Report No. 265
4. Legislative history of section 64 of the Act, 1961
4.1 The purpose of enacting section 64(IA) was to design a mechanism to overtake and circumvent the tendency of the assesses to avoid or reduce tax liability by entering into settlements or transferring the properties in such a way that he could retain the control over or interest in the same or its income, but it may reduce the tax liability, Tulsidas Kalichand v. CIT, (1961) 42 ITR 1 (SC) Such transfers were purposely made in favour of the member of the family who was ordinarily under the protection of the assessee or was dependent on him, Balaji v. ITO., (1961) 43 ITR 393 (SC).
4.2 The constitutional validity of section 64(IA) of the Act 1961 was upheld by the Madras High Court in K.M. Vijayan & Ors. v. Union Of India & Ors., (1995) 215 ITR 371. The legislative history of section 64(IA) has been detailed by the Court as under:
The Finance Bill, 1992, (38 of 1992), was introduced in the Lok Sabha and the same was enacted by Parliament with effect from April 1, 1993. In terms of section 35(b) of the said Finance Act, amendments were introduced in the Income-tax Act, whereby sub-section (IA) to section 64 was introduced, which reads as under:
It remains to be seen that section 16 of the 1922 Act and section 64 of the 1961 Act were enacted to prevent avoidance of tax through transfer of assets directly or indirectly. Section 64(IA) includes income of the minor child irrespective of its source, in the hands of the parent having the larger income. The proviso carves out two exceptions to this case. The earlier provisions relating to clubbing were held to be valid by the Supreme Court and various other High Courts.

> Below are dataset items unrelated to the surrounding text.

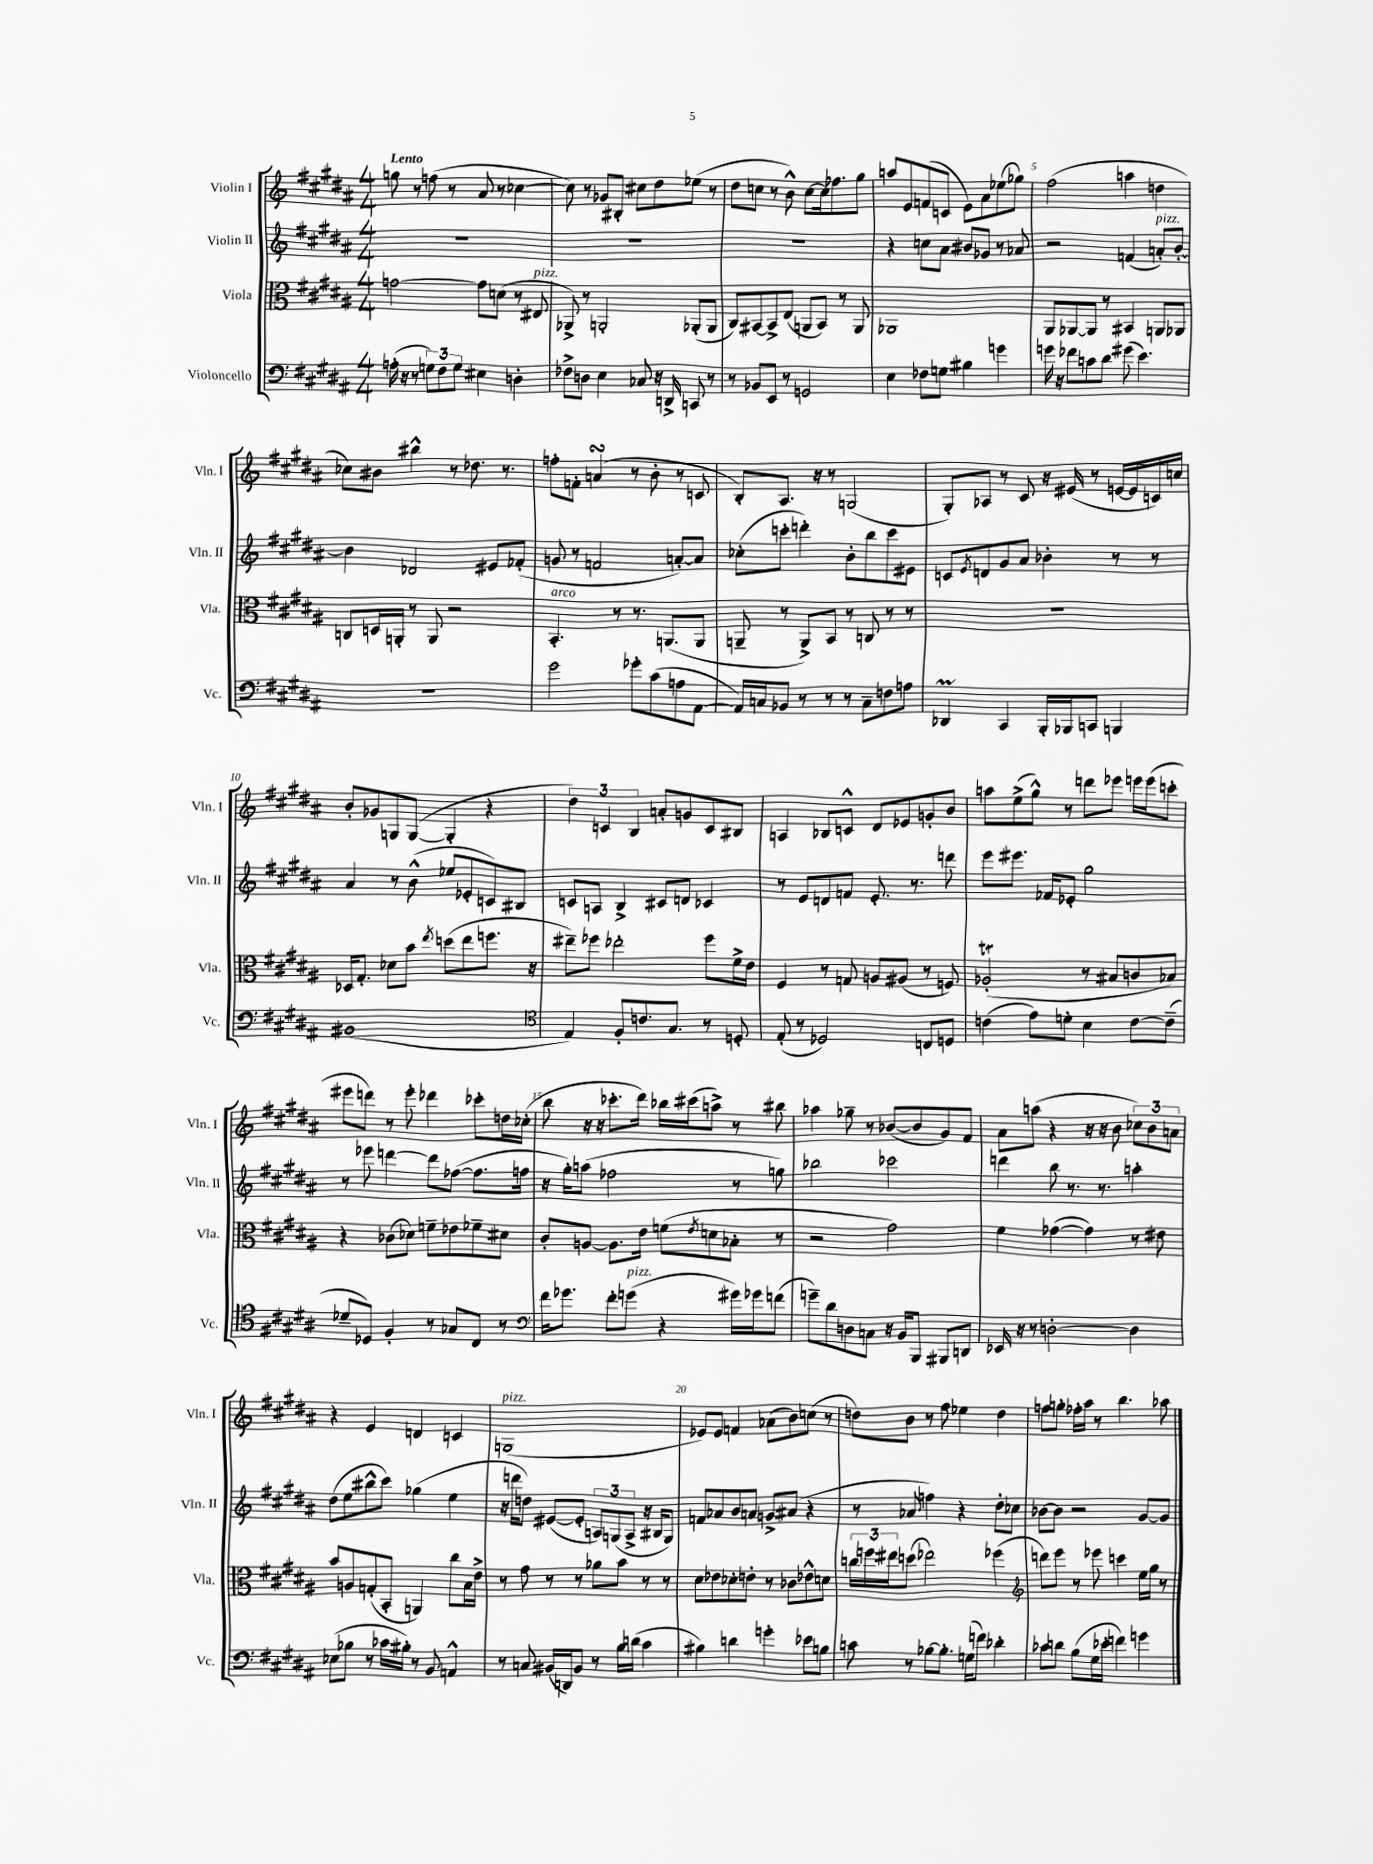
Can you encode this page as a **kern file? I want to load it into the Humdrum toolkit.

**kern	**kern	**kern	**kern
*staff4	*staff3	*staff2	*staff1
*clefF4	*clefC3	*clefG2	*clefG2
*k[f#c#g#d#a#]	*k[f#c#g#d#a#]	*k[f#c#g#d#a#]	*k[f#c#g#d#a#]
*M4/4	*M4/4	*M4/4	*M4/4
(16A'	[2g	1r	8gg
16r	.	.	.
8r	.	.	8r
12G)	.	.	(8ff
12F#	.	.	.
.	.	.	8r
12G	.	.	.
4E#	8g]	.	8a#
.	(8d	.	8r
4D'	8r	.	[4cc-
.	8E#	.	.
=	=	=	=
8F-^	8AA-^)	1r	8cc-])
8D	8r	.	8r
4E	2AA'	.	8g-
.	.	.	8B#'
8C-	.	.	8cc#
16r	.	.	8dd#
16DD^	.	.	.
8CC	(8AA-'	.	(8ee-
8r	8AA-	.	8r
=	=	=	=
8r	8C#)	1r	8dd#
8BB-	[8BB#	.	8cc
8EE	8BB#^]	.	8r
8r	(8E	.	8b^^)
2GG	8AA	.	[8cc
.	8BB#)	.	16cc]
.	.	.	8.ff-
.	8r	.	.
.	8AA	.	8gg#
=	=	=	=
4E	1AA-	4r	8aa
.	.	.	8e
8F-	.	8cc	(8f
8G	.	8a#	8c
4B#	.	8b#	8e)
.	.	8g-	8a#
4g	.	8r	(8ee-
.	.	8a-	8gg-)
=	=	=	=
16g	8AA#	2r	(2ff#
16r	.	.	.
8f-	[8AA-	.	.
8c	8AA-]	.	.
8d#	8r	.	.
(8g#	4BB#	(4f	4aa
4.e)	.	.	.
.	8AA	8a')	4dd
.	8AA-	[8b'	.
=	=	=	=
1r	8C	4b]	8cc-)
.	16D	.	8b#
.	16AA'	.	.
.	8r	2d-	4bb#^^
.	8AA	.	.
.	2r	.	8r
.	.	.	8.dd-
.	.	8e#	.
.	.	.	8.r
.	.	(8f-'	.
=	=	=	=
2g#	4.BB'	8g	8ff'
.	.	8r	8f'
.	.	2f	(4a
.	8r	.	.
8g-'	8.r	.	8r
(8c#	.	.	8b'
.	(8.AA	.	.
8A	.	[8a')	8r
[8AA#	8AA	8a]	8c
=	=	=	=
16AA#])	8AA~	(8cc-'	8B')
16C	.	.	.
8BB-	8r	8ccc'	8.A#
8r	8AA^)	4ddd')	.
.	.	.	16r
8r	8BB	.	8r
8r	8r	8b'	(2G
8C~	8C	8bb	.
8F	8r	8ccc	.
8A	8r	8e#	.
=	=	=	=
4DD-	1r	8c	8G#')
.	.	8qe	.
.	.	8d	8A-
4CC#	.	8g#	8r
.	.	8a#	8c#
16BBB'	.	4b-'	16r
16BBB-	.	.	(16e#
8CC	.	.	8r
4BBB	.	8r	[16e
.	.	.	16e]
.	.	8r	16c)
.	.	.	16cc
=	=	=	=
(1BB#	16D-	4a#	8b'
.	8.G#'	.	.
.	.	.	8g-
.	8d-	8r	8G
.	8b	(8b^^	([8G
.	8qee	.	.
.	(8dd	8ee-	4G']
.	8ee	8e-'	.
.	8.ff	8c)	4r
.	.	8B#	.
.	16r	.	.
=	=	=	=
*clefC4	*	*	*
4E)	8ee#~)	8c	6dd#)
.	8ff-	8A	.
.	.	.	6c
8F#'	2ee-'	4B^	.
.	.	.	6B
8.c	.	.	.
.	.	8c#	8a'
8.G#	.	.	.
.	.	8d	8g
8r	8ff-	4c-	8c
8D'	16f#^	.	8B#
.	16e	.	.
=	=	=	=
(8E'	4F#	8r	4A
8r	.	8e	.
2D-)	8r	8d	8B-
.	8G	8f	8c^^
.	8A	8.e'	8d#
.	(8A#	.	8e-
.	.	8.r	.
8C	8r	.	8g'
8D	8F)	8ddd	8b
=	=	=	=
(4c	(2A-'	8eee	8aa
.	.	8.eee#	(8ee^
8e)	.	.	8gg#^^)
.	.	16f-	.
8d'	.	8e-'	8r
4B	8r	2gg#	8ddd
.	8B#	.	8eee-
[8c	8c	.	16eee
.	.	.	(16eee
(8c~]	8B-)	.	8ccc'
=	=	=	=
8d-~	4r	8r	8eee#
8D-)	.	8eee-	8ddd)
4F#'	(8c-	[4ddd	8r
.	8d-)	.	8eee#'
8r	8f~	8ddd]	4ddd-
8G-	8e-	([8ff-	.
8C#	8f-~	8.ff-]	8ccc-'
8r	8d#	.	16dd
.	.	16ff	(16cc-'
=	=	=	=
*clefF4	*	*	*
16f#	8c#'	16r	8bb
8.g-	.	16gg#')	.
.	[8A	(8aa	16r
.	.	.	16r
8f#'	8.A]	2ff-	8.ccc-'
(8g	.	.	.
.	16e	.	16ddd#)
4r	(8f	.	16bb-
.	.	.	(16ccc#
.	8qe	.	.
.	8d	.	8aa^)
16g#)	8B-'	8r	8r
16g-	.	.	.
(8f	8r	8gg)	8bb#
=	=	=	=
8g~)	2r	2bb-	4aa-
8d#	.	.	.
8D	.	.	8gg-~
8C	.	.	8r
16r	2g#)	2ccc-	([8b-
16BB	.	.	.
8BBB	.	.	8b-]
8BBB#	.	.	8g#)
8DD	.	.	8f#
=	=	=	=
16EE-	4f#	4ddd	8a#
16r	.	.	.
8r	.	.	(8aa
[2D'	([4g-	8bb	4r
.	.	8.r	.
.	4g-])	.	16r
.	.	8.r	16r
.	.	.	8b
4D]	8r	4aa'	12cc-)
.	.	.	12b
.	8e#	.	.
.	.	.	12a
=	=	=	=
(8E-	8b	(8dd#	4r
8B-	8A	8ee	.
8r	(8G'	8bb#^^	4e
16c-	8BB'	8ccc#)	.
16B#')	.	.	.
8r	4AA)	(4gg-	4d
8BB	.	.	.
4AA^^	8cc#	4ee	4c
.	16B	.	.
.	16e^	.	.
=	=	=	=
8r	8r	16r	(1G
.	.	16ddd	.
8C	8g#	8dd)	.
(16BB#	8r	([8e#	.
16DD)	.	.	.
8BB#	8r	8e#']	.
8r	8a-	12A)	.
.	.	(12G	.
16B	8b	.	.
.	.	12A^	.
(16d	.	.	.
4c#	8r	16r	.
.	.	16B#	.
.	8r	8G)	.
=	=	=	=
4B#)	8d#	8f	8e-)
.	8e-	8a-	8e-
4d	8d-'	8b	4f
.	8e'	8a	.
4g'	8r	8g^	(8a-
.	8c-	(8a#	8b)
8e-	8e-^^	4r	(8cc
8B	8d	.	8r
=	=	=	=
8c	24cc	8r	8dd)
.	24ff	.	.
.	24ee#	.	.
8r	(8dd	8a-	8b
[8B-	2ee-)	4ff)	8r
8.B-']	.	.	8ff#
.	.	4r	4ee-
(16G	.	.	.
8f)	.	.	.
4d-'	(4ff-	8dd#'	4dd
.	.	8cc-	.
=	=	=	=
*	*clefG2	*	*
8c-	8ddd)	[8b-	8ff
8d	8eee	8b-]	8gg'
(8B	8r	2r	16ff-'
.	.	.	16aa#
16G#	8eee-	.	8r
16e-'	.	.	.
4f)	4ccc	.	4.bb
4g	16ee	[8g#	.
.	16gg#	.	.
.	8r	8g#]	8aa-
==	==	==	==
*-	*-	*-	*-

The provisions of section 16(3)(a)(i) and (ii) of the Act which were corresponding to unamended section 64(1)(i) and (ii) of the Act of 1961 were held to be valid and not in violation of articles 14 and 19(I)(b) of the Constitution of India as can be seen from the decision of the Supreme Court in Balaji v. ITO, (1961) 43 ITR 393 (SC). The. provisions of section 16(3)(a)(iv) of the 1922 Act corresponding to the unamended section 64(1)(iv) of the 1961 Act were held to be valid and not in contravention of article 14 of the Constitution as can be seen from G. K. Devarajulu Naidu v. CIT, (1963) 48 ITR 756 (Mad.).

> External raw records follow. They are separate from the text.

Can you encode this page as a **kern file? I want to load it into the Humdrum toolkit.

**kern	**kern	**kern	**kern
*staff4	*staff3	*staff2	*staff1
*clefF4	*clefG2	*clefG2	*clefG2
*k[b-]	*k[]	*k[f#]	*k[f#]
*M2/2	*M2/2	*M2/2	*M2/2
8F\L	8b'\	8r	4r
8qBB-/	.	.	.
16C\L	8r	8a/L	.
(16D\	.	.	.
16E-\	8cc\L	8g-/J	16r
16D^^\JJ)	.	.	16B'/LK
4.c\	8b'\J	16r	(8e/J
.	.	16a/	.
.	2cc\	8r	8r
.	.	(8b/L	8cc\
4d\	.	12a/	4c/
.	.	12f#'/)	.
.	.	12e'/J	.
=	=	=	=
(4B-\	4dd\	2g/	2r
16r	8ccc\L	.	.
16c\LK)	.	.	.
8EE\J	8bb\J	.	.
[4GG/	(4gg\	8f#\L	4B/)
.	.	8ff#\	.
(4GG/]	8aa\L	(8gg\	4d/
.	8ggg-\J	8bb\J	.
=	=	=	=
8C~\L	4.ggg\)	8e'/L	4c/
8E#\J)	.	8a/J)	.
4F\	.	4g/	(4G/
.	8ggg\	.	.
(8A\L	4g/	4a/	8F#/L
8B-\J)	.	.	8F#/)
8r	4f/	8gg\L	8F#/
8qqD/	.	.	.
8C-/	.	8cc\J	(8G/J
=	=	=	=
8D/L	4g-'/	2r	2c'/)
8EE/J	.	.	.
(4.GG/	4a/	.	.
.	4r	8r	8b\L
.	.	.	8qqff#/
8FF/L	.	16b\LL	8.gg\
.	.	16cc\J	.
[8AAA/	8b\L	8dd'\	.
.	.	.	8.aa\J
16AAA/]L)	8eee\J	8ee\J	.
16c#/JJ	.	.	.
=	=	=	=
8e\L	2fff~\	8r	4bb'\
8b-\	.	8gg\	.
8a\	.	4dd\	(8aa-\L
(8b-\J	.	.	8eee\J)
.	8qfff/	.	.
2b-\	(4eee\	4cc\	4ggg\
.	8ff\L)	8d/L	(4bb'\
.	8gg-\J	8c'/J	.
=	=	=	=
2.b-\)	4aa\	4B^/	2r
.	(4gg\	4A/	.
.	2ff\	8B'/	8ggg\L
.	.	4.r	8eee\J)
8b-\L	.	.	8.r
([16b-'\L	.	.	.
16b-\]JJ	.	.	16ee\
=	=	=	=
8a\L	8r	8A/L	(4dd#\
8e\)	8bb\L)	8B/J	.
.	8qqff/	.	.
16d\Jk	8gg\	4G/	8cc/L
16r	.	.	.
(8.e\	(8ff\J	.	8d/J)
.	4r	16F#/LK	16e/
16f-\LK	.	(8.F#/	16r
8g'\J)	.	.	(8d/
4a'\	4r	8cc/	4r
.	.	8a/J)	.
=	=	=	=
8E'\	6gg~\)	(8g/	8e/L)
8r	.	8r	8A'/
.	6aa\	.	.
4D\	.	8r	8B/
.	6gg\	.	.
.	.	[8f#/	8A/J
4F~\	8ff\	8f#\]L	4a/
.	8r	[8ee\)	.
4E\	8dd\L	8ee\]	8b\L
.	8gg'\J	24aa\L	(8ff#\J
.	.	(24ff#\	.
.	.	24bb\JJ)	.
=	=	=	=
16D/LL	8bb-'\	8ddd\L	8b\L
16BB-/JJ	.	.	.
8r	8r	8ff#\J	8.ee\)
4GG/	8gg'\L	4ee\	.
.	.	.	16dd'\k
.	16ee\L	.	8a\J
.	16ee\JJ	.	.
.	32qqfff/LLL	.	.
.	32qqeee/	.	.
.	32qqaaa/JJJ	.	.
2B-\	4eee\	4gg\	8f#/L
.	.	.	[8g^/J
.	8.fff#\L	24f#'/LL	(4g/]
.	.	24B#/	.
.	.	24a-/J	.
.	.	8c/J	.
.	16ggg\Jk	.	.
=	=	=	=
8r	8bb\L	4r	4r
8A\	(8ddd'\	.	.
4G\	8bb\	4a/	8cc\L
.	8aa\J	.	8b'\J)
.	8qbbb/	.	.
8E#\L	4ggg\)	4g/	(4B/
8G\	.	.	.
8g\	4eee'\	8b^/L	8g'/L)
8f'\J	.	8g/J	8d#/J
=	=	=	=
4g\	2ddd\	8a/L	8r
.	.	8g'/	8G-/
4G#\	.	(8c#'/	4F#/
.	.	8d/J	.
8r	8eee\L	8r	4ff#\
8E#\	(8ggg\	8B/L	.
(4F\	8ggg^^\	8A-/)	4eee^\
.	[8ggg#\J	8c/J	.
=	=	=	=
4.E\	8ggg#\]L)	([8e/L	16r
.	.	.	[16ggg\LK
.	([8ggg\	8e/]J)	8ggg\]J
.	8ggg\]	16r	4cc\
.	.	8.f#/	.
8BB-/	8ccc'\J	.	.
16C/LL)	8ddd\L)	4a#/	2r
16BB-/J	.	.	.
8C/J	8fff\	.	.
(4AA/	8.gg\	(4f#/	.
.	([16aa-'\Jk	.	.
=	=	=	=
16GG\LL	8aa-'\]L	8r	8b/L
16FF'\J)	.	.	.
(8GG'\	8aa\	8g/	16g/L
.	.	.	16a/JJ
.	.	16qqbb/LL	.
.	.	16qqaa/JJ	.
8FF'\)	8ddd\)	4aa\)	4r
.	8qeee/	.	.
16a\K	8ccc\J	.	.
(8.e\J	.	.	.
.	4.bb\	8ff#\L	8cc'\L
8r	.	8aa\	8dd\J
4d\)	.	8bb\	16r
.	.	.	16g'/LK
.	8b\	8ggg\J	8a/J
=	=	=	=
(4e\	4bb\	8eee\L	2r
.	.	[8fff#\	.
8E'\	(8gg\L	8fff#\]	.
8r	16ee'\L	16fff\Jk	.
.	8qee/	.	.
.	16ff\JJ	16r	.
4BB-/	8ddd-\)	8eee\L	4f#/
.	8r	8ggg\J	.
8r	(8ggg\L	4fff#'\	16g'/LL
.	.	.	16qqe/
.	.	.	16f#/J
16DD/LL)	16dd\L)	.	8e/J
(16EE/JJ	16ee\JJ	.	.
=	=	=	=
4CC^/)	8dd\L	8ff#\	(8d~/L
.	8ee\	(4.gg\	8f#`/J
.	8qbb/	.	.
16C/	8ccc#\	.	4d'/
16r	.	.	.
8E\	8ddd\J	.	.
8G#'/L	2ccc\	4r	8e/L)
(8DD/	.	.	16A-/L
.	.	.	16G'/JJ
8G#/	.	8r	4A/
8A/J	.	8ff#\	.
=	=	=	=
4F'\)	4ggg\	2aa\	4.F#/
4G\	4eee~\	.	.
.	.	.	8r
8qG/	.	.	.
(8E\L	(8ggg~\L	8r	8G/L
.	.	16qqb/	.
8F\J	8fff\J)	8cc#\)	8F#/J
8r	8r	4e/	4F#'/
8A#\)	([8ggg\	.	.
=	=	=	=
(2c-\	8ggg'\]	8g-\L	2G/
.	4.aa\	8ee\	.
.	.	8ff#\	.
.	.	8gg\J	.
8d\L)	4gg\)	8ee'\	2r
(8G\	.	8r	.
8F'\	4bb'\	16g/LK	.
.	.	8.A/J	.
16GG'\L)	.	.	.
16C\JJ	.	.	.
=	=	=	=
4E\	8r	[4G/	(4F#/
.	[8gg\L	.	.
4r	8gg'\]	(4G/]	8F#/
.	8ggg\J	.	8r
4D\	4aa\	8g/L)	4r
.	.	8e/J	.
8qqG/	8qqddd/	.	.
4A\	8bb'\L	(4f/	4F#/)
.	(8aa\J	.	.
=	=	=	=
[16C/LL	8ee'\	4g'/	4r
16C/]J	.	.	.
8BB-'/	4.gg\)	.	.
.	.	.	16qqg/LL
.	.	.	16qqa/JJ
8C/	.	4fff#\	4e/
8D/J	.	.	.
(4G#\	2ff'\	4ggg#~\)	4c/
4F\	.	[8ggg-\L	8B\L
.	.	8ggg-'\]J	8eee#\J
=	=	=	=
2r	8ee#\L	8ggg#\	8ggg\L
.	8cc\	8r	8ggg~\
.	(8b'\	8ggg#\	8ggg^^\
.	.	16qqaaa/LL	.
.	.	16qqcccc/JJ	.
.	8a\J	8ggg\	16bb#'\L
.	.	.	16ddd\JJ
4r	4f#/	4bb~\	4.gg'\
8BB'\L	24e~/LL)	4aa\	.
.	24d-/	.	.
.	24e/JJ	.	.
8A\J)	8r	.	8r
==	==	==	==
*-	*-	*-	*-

The unamended section 64(I)(i) and (ii) did not violate articles 14 and 19(1)(b) and (g) of the Constitution of India as can be seen from the decisions in Smt. Shreelrunwardevi Daga v. L. G. Trivedi, ITO, (1972) 85 ITR 451; and Smt. Savitri Devi v. CIT, (1974) Tax LR 74 (All). Section 64(1)(iii) as substituted with effect from April 1, 1976, providing for clubbing of income of a minor who was admitted to the benefits of a partnership firm was held to be valid as can be seen from the decision in K. Krishnaveni v. AAC (1985) 151 ITR 83 (Mad.).
4.3 It can be seen that while introducing the Finance Bill (38 of 1992) in Parliament, the Finance Minister in his speech stated as under:6
6. See:  194 ITR 17.
It is said that the child is the father of man, but some of our taxpayers have converted children into tax shelters for their fathers. The tax law provides for clubbing of income from gifts given by parents but this does not apply to other income, including income from other gifted assets, and the practice of cross-gifting is widely used to evade clubbing. The Chelliah Committee has recommended that ,in order to plug this loophole, which accounts for a substantial leakage of revenue, the income of a minor child should be clubbed with that of the parent.
There is merit in this suggestion and I propose to accept it. Recognising, however, the existence of a number of child prodigies, especially child artistes in our country, I propose to exclude their professional income, as also any wage income of minors, from the purview of such clubbing. The practice of clubbing the income of minor children with that of the parent for tax purposes is in vogue in a number of countries.